#### To-do item
Your answer should hold exactly the lines below from the line with "Lifestyle Migration Meets Hybrid Work" through the line with "terkepung di sebuah", both included, and no pictures at all.

#### The data
□ □ □ □

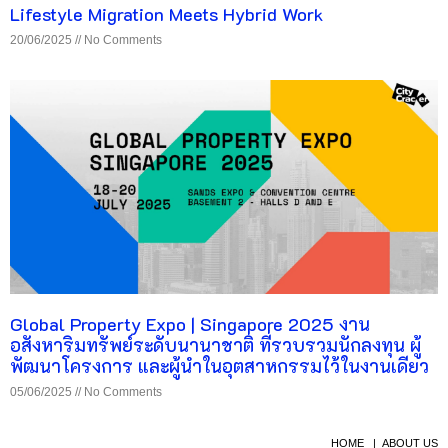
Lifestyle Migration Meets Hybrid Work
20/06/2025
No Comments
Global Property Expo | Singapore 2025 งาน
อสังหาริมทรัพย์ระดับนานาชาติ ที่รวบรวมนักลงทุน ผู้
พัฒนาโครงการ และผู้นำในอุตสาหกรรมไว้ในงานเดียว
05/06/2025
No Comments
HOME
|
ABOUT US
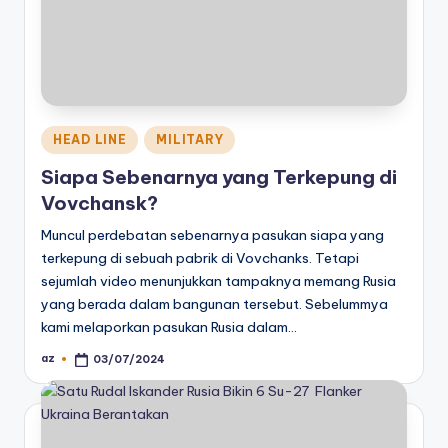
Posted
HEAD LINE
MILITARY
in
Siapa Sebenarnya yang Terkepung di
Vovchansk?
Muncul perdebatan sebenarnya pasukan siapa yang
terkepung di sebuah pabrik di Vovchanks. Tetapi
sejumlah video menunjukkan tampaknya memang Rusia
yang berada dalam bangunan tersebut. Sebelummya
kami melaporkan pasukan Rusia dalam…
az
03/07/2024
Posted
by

□ □ □ □

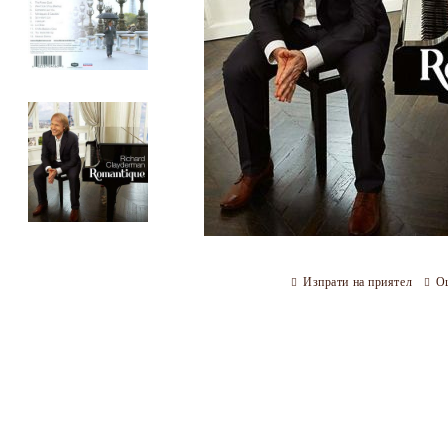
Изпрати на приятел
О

□ □ □ □

#### Output for this exercise
Lifestyle Migration Meets Hybrid Work
20/06/2025
No Comments
Global Property Expo | Singapore 2025 งาน
อสังหาริมทรัพย์ระดับนานาชาติ ที่รวบรวมนักลงทุน ผู้
พัฒนาโครงการ และผู้นำในอุตสาหกรรมไว้ในงานเดียว
05/06/2025
No Comments
HOME
|
ABOUT US
Posted
HEAD LINE
MILITARY
in
Siapa Sebenarnya yang Terkepung di
Vovchansk?
Muncul perdebatan sebenarnya pasukan siapa yang
terkepung di sebuah pabrik di Vovchanks. Tetapi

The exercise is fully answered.